Eski TBMM Başkanı Refik Koraltan, eski TBMM Başkanvekilleri Agah Erozsan, İbrahim Kirazoğlu, eski Tahkikat Komisyonu Başkanı Ahmet Hamdi Sancar, eski Tahkikat Komisyonu üyeleri Nusret Kirişçioğlu, Bahadır Dülger, eski bakan Emin Kalafat, eski milletvekilleri Baha Akşit, Osman Kavrakoğlu, Zeki Erataman ile eski Genelkurmay Başkanı Rüştü Erdelhun hakkındaki idam kararları ise oy çokluğuyla alındı.

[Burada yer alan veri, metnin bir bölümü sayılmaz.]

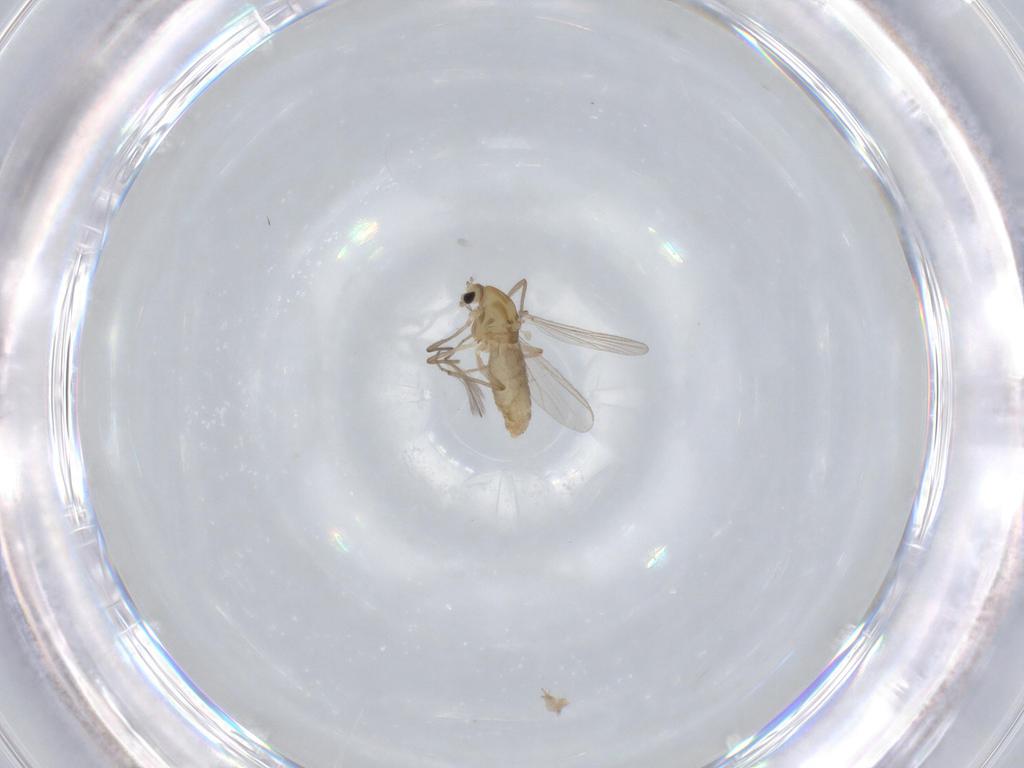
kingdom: Animalia
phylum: Arthropoda
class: Insecta
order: Diptera
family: Chironomidae
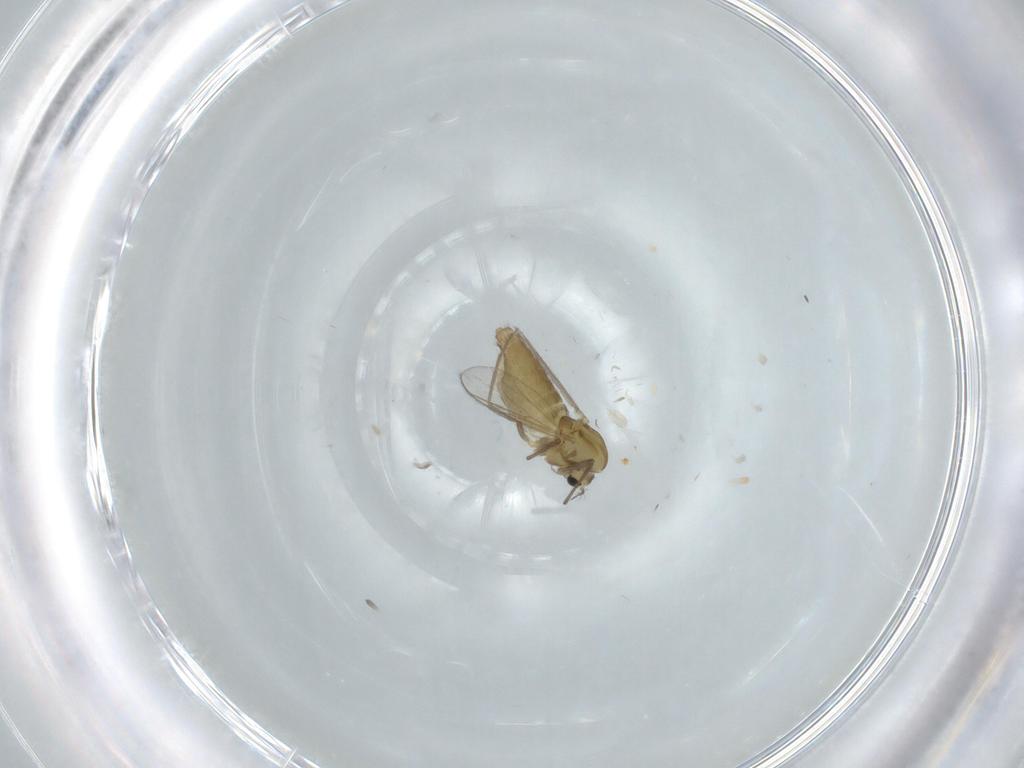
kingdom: Animalia
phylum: Arthropoda
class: Insecta
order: Diptera
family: Chironomidae
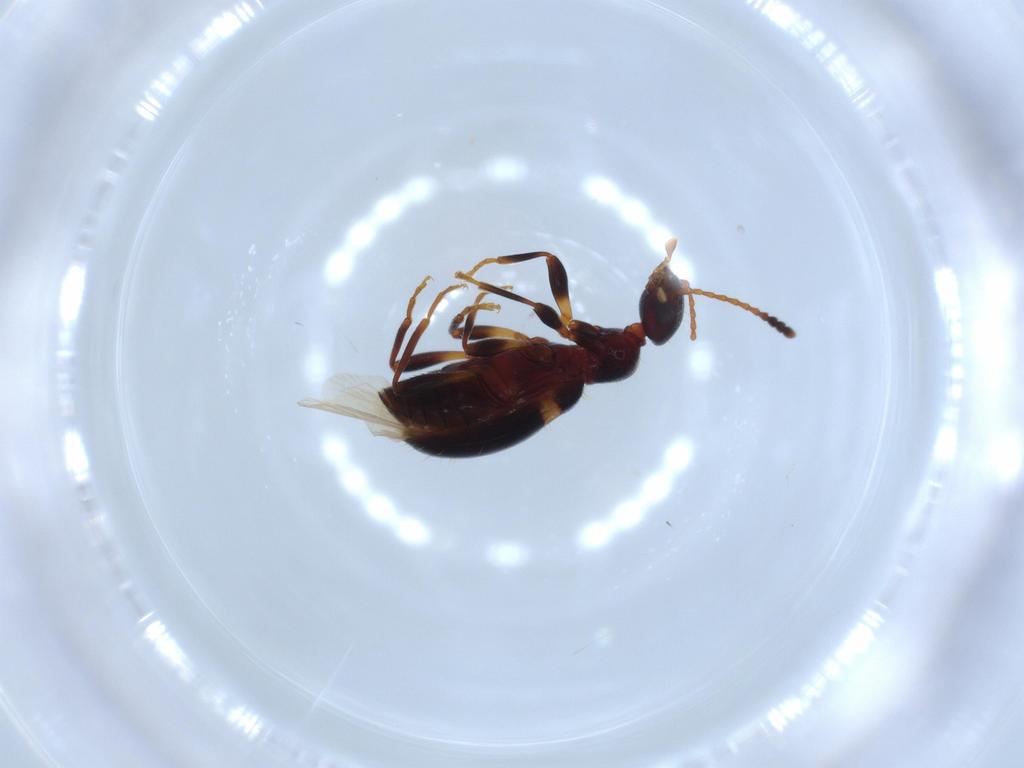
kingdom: Animalia
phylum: Arthropoda
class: Insecta
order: Coleoptera
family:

Aralarında eski bakan, eski milletvekilleri, Tahkikat Komisyonu üyeleri, İstanbul Valisi ile İstanbul Belediye Başkanı'nın da bulunduğu 31 sanık hakkında ise müebbet hapis cezası verildi. Sanıklardan 92 kişiye 20 yıl ile 6 yıl arasında ağır hapis, 94 kişiye 5 yıl ağır hapis cezası verildi. Bazı sanıklar kısa süreli hapis cezasına çarptırılırken bazıları da beraat etti.
Birçok yabancı ülke lideri, idamların durdurulması için Cemal Gürsel başkanlığındaki Milli Birlik Komitesine defalarca çağrıda bulundu. Bunun üzerine Komite, Celal Bayar, Adnan Menderes, Hasan Polatkan ve Fatin Rüştü Zorlu dışındakilerin idam cezasını affetti. Celal Bayar'ın cezası yaş haddi nedeniyle ömür boyu hapse çevrildi.
Fatin Rüştü Zorlu ve Hasan Polatkan 16 Eylül 1961'de sabaha karşı, merhum Menderes ise İmralı Adası'nda 17 Eylül 1961'de sağlık muayenesini yapan doktor heyetinden sağlam raporu alındıktan sonra saat 13.21'de idam edildi.